Stored data

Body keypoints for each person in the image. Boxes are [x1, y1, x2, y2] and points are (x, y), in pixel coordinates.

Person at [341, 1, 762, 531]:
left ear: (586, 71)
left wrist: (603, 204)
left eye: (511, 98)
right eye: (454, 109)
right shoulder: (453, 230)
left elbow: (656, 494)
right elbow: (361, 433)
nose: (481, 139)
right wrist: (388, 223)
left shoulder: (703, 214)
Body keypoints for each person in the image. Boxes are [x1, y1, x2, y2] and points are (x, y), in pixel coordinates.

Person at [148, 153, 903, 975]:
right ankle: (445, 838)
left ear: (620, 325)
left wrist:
---
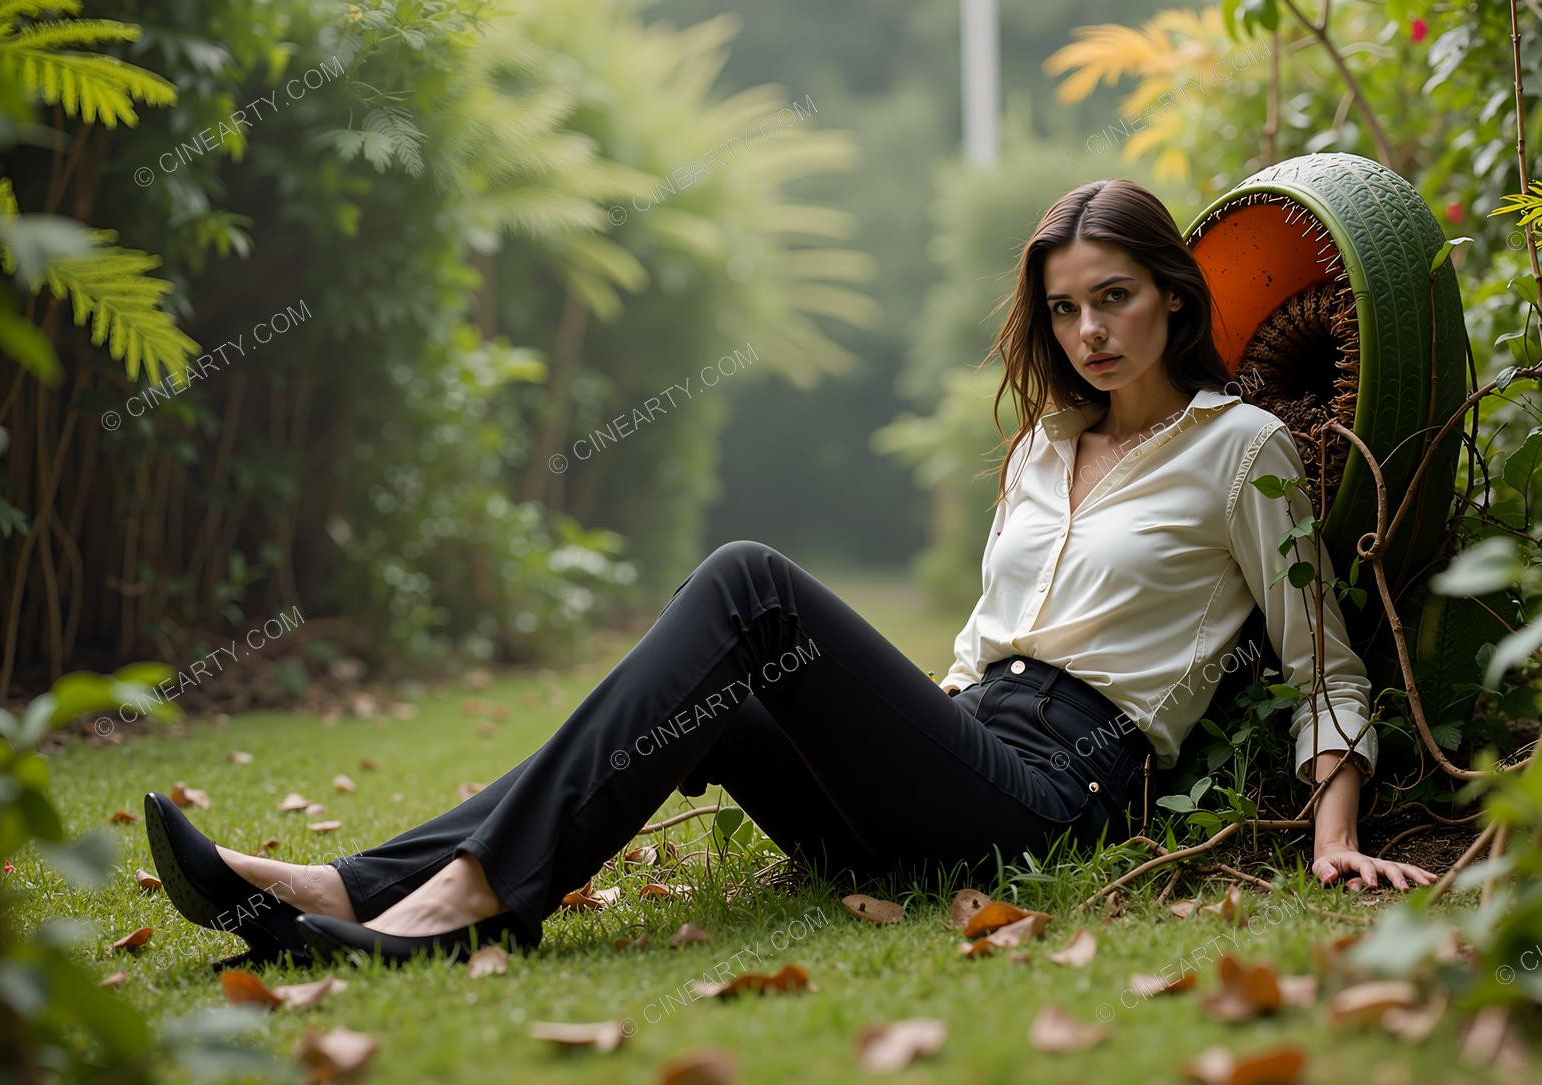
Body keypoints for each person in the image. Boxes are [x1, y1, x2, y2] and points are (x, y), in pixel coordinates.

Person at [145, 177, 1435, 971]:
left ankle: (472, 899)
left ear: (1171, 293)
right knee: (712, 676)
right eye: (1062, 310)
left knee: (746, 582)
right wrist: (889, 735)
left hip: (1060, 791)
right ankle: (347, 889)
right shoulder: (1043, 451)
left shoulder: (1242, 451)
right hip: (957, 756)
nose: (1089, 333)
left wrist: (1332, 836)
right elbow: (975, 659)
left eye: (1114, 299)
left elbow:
---
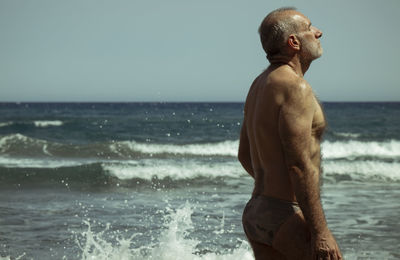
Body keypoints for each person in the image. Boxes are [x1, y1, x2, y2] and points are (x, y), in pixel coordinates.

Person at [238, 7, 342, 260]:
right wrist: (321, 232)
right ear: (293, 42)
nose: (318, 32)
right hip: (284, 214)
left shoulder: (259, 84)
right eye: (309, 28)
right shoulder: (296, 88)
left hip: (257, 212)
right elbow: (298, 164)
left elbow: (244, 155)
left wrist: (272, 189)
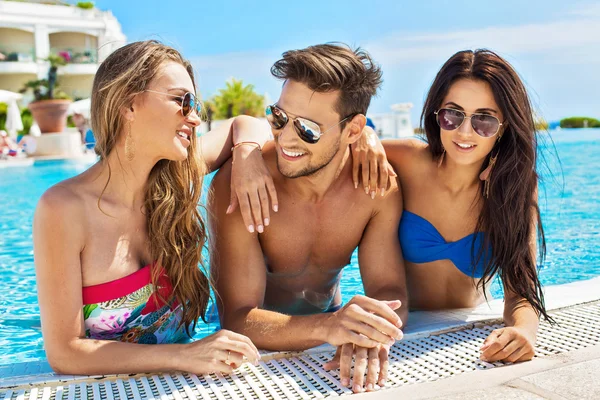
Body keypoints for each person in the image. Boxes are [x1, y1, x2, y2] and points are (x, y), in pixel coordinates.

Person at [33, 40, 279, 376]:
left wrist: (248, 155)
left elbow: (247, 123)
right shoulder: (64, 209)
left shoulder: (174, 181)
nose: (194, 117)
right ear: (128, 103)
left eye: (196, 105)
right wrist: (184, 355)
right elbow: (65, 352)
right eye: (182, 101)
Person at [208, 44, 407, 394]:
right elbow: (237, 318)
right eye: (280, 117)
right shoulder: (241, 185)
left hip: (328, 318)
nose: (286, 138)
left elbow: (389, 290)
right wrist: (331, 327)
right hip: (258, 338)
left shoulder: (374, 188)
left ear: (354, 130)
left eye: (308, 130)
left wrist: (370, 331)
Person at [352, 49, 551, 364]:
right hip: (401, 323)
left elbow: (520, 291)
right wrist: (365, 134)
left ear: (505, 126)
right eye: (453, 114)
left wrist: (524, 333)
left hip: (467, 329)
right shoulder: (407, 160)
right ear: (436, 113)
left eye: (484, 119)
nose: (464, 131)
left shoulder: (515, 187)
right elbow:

> **TASK OBJECTIVE**
Lines from the entries that contain the string "elbow" are what must be copied.

> **REPLY TO THE EXERCISE**
left elbow: (656, 494)
right elbow: (361, 433)
right elbow: (975, 659)
left elbow:
right elbow: (298, 164)
left elbow: (244, 155)
left elbow: (247, 123)
right elbow: (65, 352)
right elbow: (237, 318)
left elbow: (389, 290)
left elbow: (520, 291)
right elbow:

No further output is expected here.